Eli's Hospice Insider

PRIVACY:

Are Red Flags for Identity Theft on Your Risk Management Radar Screen?

Find out where these new requirements fit into the bigger picture.

If your hospice thinks the so-called red flags rules to detect and address identity theft don't apply to it, take a closer look. And prepare to ramp up fast, if you haven't already, to comply with the new layer of privacy protection requirements, which go into effect on May 1.

The regulatory reality: The red flags requirements apply to creditors withcovered accounts, according to the Federal Trade Commission, which oversees the rules. "A creditor is any entity that regularly extends, renews, or continues credit," states the FTC. And a covered account involves multiple payments or transactions. The bottom line: The red flags requirements do apply to hospices,confirms attorney Robert W.Markette Jr., CHC, with Gilliland & Markette LLP in Indianapolis. "The rules address the issue related to hospice providing a service and billing Medicare or Medicaid later. That's considered to be 'credit.'" (Markette notes that a provider could be a creditor and not have a "covered account," which is an ongoing relationship. But that would be a rare instance where a provider delivers a service a single time, he says.)

What the rules require: Your hospice needs a written program to detect warning signs of identity theft, as well as "reasonable" policies and procedures to address and mitigate identity theft, according to the FTC. The facility also has to update the program periodically to reflect changes in risks related to identity theft, the FTC advises. In addition, the board of directors or senior employees should manage the program, including "appropriate staff training" and oversight of service providers.

Nail Down the Red Flags for Your Hospice

The federal regulations include an appendix that lists several possible "red flags" signaling identity theft,notes attorney Scott Richardson,with Bradley Arant Boult Cummings in Nashville, Tenn.

The hospice has to identify which of the warnings apply to it and address how it will identify and react to those.

"A red flag for hospice would be information that doesn't match at intake," says Markette. "After the patient is admitted to hospice, red flags might involve information the hospice receives from a third party -- for example, someone else gets the EOBs," he adds.

Another red flag could be an instance where a hospice employee loses or has stolen a laptop with patient financial and medical information on it, he adds.

The red flags rules are hot right now due to their May 1 implementation date for healthcare providers, and the related press coverage.

But hospice and other providers should keep in mind that the red flags requirements are just another part of an interrelated system of privacy laws and regulations, including HIPAA.Some states have anti-identify theft laws and provisions. And elder abuse laws may also weigh into the compliance equation.

Watch out: If an organization has an employee who engages in identity theft, there's a good possibility that it would not only violate HIPAA and the red flag rules but also a number of other laws -- and there is imputed liability potentially, says Cynthia Stamer, an attorney in Dallas.

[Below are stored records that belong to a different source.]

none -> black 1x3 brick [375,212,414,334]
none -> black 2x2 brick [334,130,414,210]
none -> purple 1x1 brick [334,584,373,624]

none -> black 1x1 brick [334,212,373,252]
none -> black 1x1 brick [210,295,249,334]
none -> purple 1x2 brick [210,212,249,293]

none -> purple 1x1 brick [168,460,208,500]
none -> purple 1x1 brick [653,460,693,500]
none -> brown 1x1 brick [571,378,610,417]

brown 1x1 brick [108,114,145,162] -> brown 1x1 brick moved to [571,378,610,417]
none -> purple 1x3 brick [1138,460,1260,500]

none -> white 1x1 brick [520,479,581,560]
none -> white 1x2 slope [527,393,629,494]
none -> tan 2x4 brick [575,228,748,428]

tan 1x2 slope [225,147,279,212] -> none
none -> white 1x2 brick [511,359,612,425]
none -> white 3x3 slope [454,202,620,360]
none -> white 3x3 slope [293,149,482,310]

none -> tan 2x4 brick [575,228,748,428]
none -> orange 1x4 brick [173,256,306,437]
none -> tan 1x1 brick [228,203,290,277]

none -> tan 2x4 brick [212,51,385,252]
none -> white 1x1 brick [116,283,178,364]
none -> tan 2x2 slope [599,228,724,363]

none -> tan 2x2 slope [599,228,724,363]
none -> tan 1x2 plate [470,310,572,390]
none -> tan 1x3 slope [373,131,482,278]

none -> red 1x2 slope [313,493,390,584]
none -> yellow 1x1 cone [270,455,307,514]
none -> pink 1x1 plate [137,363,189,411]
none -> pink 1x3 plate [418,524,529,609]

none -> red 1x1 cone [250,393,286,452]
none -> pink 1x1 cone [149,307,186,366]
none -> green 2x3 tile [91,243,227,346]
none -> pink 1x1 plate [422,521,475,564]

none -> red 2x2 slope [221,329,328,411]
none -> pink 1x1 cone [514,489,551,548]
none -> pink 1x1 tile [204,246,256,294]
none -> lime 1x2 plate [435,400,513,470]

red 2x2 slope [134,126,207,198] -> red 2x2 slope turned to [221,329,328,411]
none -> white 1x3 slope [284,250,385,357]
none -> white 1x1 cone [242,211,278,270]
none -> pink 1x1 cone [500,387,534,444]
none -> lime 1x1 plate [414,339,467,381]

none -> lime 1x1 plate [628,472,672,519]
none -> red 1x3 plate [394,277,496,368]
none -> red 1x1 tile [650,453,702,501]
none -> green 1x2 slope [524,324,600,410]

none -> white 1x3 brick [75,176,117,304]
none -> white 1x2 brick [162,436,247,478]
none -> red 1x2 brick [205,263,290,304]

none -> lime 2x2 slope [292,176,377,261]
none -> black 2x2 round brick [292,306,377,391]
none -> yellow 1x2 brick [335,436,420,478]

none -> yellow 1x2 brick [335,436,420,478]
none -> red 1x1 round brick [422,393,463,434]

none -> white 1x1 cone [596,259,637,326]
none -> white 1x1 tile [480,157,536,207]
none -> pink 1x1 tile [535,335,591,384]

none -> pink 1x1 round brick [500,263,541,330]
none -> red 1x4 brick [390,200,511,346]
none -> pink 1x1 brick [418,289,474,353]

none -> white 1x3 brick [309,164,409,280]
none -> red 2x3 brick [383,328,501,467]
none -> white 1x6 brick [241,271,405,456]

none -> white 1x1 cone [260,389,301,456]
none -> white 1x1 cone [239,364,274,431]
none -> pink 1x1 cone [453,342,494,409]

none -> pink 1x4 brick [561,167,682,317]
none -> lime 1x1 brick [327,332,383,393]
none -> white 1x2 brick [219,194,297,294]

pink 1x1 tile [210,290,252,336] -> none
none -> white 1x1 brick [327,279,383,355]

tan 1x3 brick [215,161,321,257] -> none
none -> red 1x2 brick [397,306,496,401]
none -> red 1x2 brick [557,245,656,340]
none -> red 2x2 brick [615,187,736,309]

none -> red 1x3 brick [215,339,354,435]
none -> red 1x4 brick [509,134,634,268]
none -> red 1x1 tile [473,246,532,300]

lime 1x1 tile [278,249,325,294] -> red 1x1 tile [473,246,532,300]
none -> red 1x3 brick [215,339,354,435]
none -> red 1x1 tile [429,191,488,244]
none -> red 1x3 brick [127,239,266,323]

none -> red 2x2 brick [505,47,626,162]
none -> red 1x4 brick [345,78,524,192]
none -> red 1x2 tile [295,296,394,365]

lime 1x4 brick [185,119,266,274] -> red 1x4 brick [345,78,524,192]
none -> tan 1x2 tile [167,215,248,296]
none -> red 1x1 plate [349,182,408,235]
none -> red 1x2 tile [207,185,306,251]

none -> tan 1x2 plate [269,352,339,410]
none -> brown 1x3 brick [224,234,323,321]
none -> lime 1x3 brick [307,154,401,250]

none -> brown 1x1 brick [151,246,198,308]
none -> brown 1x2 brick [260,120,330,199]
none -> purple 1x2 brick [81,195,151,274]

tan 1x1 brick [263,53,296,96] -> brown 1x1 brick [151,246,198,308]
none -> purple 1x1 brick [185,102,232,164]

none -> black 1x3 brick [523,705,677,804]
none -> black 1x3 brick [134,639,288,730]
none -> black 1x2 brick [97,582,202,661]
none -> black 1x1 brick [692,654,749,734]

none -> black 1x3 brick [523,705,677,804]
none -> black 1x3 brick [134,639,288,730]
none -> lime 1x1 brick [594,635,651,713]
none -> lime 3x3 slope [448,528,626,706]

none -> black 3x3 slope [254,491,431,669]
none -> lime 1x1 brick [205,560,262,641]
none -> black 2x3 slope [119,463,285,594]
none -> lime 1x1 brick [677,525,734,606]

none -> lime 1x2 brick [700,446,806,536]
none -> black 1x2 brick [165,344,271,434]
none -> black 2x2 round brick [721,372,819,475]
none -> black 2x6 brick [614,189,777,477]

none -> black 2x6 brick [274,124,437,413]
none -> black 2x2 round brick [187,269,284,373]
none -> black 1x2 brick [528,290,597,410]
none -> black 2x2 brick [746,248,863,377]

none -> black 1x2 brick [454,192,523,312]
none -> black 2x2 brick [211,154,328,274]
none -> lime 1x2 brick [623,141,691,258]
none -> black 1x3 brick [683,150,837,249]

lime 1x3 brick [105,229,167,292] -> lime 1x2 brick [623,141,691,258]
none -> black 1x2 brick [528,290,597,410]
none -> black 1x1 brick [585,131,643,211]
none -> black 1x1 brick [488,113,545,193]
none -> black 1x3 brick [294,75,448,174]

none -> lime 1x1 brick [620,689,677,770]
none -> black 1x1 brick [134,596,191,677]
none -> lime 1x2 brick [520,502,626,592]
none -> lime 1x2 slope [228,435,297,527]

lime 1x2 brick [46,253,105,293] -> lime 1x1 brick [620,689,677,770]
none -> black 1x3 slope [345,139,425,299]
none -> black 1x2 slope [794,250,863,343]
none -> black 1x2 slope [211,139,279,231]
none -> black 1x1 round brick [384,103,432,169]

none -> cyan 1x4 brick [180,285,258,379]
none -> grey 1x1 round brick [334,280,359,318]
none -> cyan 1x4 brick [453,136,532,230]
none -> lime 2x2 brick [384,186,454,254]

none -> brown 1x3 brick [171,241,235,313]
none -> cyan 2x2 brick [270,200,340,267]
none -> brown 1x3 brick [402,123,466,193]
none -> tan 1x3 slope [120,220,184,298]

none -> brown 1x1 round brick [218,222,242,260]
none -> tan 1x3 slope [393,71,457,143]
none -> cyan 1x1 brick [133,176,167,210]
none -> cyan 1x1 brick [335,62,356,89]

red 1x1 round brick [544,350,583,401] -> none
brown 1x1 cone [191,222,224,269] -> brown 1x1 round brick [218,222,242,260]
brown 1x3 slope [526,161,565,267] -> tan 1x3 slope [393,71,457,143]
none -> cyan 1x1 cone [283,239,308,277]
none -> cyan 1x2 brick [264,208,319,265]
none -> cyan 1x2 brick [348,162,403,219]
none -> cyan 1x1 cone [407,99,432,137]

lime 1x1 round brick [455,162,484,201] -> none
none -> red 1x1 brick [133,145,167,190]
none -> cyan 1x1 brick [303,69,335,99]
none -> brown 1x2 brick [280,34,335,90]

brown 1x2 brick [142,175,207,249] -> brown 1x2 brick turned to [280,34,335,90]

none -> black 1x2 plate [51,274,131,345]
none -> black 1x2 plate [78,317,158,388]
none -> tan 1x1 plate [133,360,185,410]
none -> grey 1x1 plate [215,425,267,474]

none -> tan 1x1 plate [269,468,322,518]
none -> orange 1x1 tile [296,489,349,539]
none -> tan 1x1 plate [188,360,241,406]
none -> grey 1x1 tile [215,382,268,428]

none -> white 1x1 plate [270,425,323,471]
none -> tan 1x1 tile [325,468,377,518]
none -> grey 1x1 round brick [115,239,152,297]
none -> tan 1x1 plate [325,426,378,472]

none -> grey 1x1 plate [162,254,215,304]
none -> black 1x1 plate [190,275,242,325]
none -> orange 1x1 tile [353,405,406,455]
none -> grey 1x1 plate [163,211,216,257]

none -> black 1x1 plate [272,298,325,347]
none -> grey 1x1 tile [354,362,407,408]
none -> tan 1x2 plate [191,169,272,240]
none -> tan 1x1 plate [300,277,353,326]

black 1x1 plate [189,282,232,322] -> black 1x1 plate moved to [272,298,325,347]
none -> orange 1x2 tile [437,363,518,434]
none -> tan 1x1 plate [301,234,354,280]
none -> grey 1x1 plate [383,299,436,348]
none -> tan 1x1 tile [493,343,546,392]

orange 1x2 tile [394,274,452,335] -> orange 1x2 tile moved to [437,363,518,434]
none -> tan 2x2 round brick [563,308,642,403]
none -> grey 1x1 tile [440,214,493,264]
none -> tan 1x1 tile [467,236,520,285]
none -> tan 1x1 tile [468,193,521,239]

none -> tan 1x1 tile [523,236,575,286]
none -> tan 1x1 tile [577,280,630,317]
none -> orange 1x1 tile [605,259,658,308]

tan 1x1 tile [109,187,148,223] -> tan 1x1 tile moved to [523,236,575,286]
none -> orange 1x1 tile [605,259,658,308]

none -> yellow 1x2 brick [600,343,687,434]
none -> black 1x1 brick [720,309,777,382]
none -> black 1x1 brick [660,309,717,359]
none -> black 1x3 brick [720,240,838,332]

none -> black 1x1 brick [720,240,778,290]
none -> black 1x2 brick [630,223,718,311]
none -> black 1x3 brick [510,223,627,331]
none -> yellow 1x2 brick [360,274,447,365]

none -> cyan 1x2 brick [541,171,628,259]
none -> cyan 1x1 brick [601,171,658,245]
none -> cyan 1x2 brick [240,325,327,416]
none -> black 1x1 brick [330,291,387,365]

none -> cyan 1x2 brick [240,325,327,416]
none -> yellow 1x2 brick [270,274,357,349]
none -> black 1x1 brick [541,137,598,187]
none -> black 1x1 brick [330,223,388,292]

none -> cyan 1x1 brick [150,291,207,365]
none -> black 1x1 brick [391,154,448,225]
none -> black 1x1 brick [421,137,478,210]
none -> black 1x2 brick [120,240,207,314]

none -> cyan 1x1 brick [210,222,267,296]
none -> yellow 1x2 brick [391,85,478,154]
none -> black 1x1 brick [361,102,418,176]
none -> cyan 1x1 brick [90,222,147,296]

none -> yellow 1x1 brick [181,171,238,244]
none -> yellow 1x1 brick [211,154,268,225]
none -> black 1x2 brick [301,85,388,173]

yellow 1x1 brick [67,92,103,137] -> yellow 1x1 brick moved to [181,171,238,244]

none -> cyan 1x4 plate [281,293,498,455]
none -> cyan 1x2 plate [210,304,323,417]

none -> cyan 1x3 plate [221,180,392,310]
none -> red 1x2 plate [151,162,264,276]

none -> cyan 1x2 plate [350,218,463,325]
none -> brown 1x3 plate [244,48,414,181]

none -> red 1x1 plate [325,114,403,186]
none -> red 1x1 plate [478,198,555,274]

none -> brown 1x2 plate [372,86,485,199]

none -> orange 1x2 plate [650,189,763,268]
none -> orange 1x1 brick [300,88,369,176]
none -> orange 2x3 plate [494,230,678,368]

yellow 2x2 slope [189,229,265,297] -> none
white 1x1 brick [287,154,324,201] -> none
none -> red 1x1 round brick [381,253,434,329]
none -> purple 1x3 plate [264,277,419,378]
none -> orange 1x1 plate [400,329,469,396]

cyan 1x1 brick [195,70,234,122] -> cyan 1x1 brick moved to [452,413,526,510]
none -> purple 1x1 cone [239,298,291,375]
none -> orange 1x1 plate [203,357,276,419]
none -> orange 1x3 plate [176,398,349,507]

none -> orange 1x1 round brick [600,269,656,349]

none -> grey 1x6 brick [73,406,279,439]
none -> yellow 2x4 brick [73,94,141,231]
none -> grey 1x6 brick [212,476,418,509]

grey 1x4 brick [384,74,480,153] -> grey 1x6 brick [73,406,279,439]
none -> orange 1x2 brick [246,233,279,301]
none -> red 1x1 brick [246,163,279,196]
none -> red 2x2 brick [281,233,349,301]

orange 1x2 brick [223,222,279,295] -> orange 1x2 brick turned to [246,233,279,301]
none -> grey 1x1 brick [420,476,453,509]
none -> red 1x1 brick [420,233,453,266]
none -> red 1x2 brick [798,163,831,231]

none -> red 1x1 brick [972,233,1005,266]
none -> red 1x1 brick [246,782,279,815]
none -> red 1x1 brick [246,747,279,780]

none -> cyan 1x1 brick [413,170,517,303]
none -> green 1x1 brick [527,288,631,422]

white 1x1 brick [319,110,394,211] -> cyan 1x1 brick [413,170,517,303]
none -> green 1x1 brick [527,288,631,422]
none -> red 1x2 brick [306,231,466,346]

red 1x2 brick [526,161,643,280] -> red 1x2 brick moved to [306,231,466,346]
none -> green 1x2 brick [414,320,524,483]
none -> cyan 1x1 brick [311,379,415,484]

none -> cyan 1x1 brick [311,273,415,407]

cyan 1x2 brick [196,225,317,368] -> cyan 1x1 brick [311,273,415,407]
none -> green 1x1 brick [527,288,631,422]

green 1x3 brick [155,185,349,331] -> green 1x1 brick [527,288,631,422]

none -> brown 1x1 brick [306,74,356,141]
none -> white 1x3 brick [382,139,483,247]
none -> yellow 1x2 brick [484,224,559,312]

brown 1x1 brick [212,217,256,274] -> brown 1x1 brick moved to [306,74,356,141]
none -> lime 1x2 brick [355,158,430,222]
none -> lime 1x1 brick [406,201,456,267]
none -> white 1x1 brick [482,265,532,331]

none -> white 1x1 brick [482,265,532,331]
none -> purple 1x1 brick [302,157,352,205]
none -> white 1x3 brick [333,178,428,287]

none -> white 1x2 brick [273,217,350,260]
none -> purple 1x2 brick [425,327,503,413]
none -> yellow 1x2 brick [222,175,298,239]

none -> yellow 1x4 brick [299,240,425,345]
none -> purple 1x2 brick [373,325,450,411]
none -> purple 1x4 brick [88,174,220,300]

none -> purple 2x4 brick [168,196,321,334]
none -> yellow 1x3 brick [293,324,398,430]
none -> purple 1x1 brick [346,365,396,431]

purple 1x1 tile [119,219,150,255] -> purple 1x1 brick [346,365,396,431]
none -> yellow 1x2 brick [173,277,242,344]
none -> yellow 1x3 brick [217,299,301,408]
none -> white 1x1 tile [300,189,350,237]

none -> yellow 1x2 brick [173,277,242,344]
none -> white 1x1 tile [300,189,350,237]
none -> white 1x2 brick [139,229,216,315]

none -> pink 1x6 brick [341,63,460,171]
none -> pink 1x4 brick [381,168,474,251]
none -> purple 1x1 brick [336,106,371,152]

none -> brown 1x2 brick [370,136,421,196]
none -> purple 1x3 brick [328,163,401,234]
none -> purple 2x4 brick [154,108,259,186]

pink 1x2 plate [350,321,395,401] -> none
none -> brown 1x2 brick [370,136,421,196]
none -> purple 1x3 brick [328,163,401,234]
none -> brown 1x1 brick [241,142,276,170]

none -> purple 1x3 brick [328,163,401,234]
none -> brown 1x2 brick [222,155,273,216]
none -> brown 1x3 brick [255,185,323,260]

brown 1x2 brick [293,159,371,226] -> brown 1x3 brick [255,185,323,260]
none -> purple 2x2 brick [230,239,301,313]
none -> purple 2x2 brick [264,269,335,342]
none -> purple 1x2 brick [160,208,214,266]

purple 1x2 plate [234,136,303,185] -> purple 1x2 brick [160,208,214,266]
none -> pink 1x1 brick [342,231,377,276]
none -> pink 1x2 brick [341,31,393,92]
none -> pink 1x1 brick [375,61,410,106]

Best bet: Focus on implementing an overall anti-identity theft effort.Such a program might include the following strategies:

1. Ask the hospice patient to provide a government-issued picture ID when he goes on the benefit. And make sure there aren't any significant discrepancies between the medical history the patient and his family provide and what you find in the patient's medical record.

Markette is aware of one identity theft case in which a hospital identified that the patient had a different blood type from the blood type recorded in the original record."Medical identity theft in hospice is perhaps the worst," because it creates a false record that the person whose identity has been stolen has died.

2. Limit access to billing records. Some organizations keep these records separately, notes Stamer. Many organizations also authorize only certain personnel access to the information, Richardson points out.

3. Set up a process to confirm guardianship status and HIPAA authorization in terms of whom the organization can talk to about the patient, advises Stamer. "Then the organization should continuously monitor it." Stamer notes that hospices -- "due to the nature of care they provide -- often tend to assume that any-one who shows up is involved in the patient's care." Yet that assumption can have dire consequences if someone assumed to be a personal representative or part of the person's care helps himself to the person's funds or financial information.

4. Implement a policy requesting patients to lock up credit cards and valuables, suggests Stamer.This also helps protect employees from being accused by a forgetful family member or patient of stealing something.

5. Learn from past experiences with identity theft or attempted identity theft in the organization. The facility should make certain its red flags compliance plan addresses such instances to prevent them from happening again, says Richardson.